Please retype all of the records below word for word, leaving out any pictures.

::::::

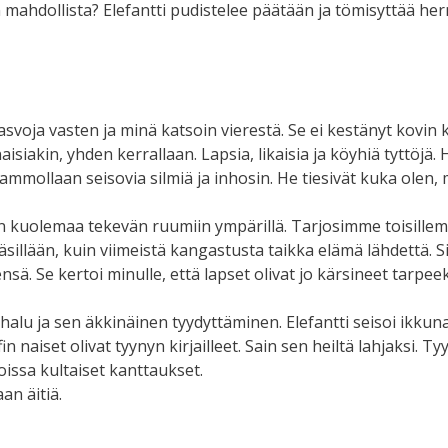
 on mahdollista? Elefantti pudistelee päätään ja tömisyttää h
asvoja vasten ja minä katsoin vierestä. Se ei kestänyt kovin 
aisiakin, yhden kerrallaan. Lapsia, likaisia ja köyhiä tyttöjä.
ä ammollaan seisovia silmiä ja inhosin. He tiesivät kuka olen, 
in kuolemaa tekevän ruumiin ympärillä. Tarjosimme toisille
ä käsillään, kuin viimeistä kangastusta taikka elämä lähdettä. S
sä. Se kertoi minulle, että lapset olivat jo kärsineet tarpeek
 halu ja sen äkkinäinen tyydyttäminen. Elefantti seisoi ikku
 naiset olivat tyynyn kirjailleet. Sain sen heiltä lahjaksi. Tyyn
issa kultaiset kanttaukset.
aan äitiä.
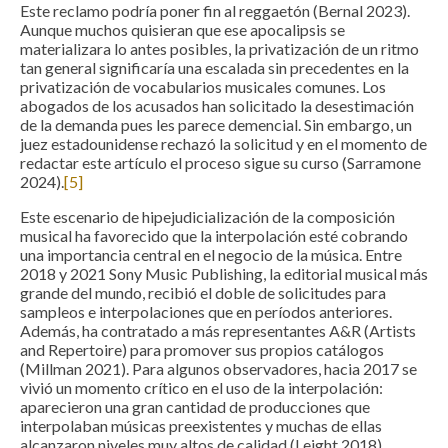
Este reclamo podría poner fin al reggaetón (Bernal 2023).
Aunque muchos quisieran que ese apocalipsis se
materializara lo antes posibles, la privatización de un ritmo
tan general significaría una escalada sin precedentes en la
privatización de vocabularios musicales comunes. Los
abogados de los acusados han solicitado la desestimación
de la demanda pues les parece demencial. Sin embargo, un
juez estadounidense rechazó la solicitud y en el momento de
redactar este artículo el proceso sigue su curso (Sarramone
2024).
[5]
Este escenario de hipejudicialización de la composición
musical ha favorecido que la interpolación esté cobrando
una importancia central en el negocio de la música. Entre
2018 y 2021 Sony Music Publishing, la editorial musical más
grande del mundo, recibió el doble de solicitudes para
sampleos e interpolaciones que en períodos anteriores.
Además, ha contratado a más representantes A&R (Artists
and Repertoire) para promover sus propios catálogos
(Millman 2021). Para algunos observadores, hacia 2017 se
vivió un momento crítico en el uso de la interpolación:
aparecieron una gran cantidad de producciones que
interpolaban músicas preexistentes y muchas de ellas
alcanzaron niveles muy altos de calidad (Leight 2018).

::::::

■ SOLUTION TO THIS EXERCISE ■
 on mahdollista? Elefantti pudistelee päätään ja tömisyttää h
asvoja vasten ja minä katsoin vierestä. Se ei kestänyt kovin 
aisiakin, yhden kerrallaan. Lapsia, likaisia ja köyhiä tyttöjä.
ä ammollaan seisovia silmiä ja inhosin. He tiesivät kuka olen, 
in kuolemaa tekevän ruumiin ympärillä. Tarjosimme toisille
ä käsillään, kuin viimeistä kangastusta taikka elämä lähdettä. S
sä. Se kertoi minulle, että lapset olivat jo kärsineet tarpeek
 halu ja sen äkkinäinen tyydyttäminen. Elefantti seisoi ikku
 naiset olivat tyynyn kirjailleet. Sain sen heiltä lahjaksi. Tyyn
issa kultaiset kanttaukset.
aan äitiä.
Este reclamo podría poner fin al reggaetón (Bernal 2023).
Aunque muchos quisieran que ese apocalipsis se
materializara lo antes posibles, la privatización de un ritmo
tan general significaría una escalada sin precedentes en la
privatización de vocabularios musicales comunes. Los
abogados de los acusados han solicitado la desestimación
de la demanda pues les parece demencial. Sin embargo, un
juez estadounidense rechazó la solicitud y en el momento de
redactar este artículo el proceso sigue su curso (Sarramone
2024).
[5]
Este escenario de hipejudicialización de la composición
musical ha favorecido que la interpolación esté cobrando
una importancia central en el negocio de la música. Entre
2018 y 2021 Sony Music Publishing, la editorial musical más
grande del mundo, recibió el doble de solicitudes para
sampleos e interpolaciones que en períodos anteriores.
Además, ha contratado a más representantes A&R (Artists
and Repertoire) para promover sus propios catálogos
(Millman 2021). Para algunos observadores, hacia 2017 se
vivió un momento crítico en el uso de la interpolación:
aparecieron una gran cantidad de producciones que
interpolaban músicas preexistentes y muchas de ellas
alcanzaron niveles muy altos de calidad (Leight 2018).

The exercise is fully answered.